→ **Activity**
Although the records contain pictures, only their text should be set down, exactly as written.

Stored items
··········
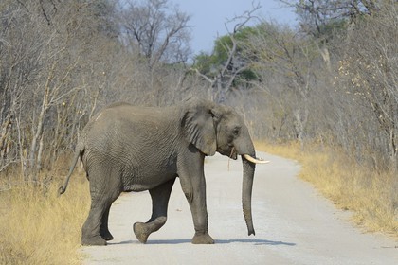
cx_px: 199
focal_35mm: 280
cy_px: 132
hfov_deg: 7.4
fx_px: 3095
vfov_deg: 4.9
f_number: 10
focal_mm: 280
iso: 400
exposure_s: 1/640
··········
→ **Task response**
cx_px: 199
focal_35mm: 280
cy_px: 132
hfov_deg: 7.4
fx_px: 3095
vfov_deg: 4.9
f_number: 10
focal_mm: 280
iso: 400
exposure_s: 1/640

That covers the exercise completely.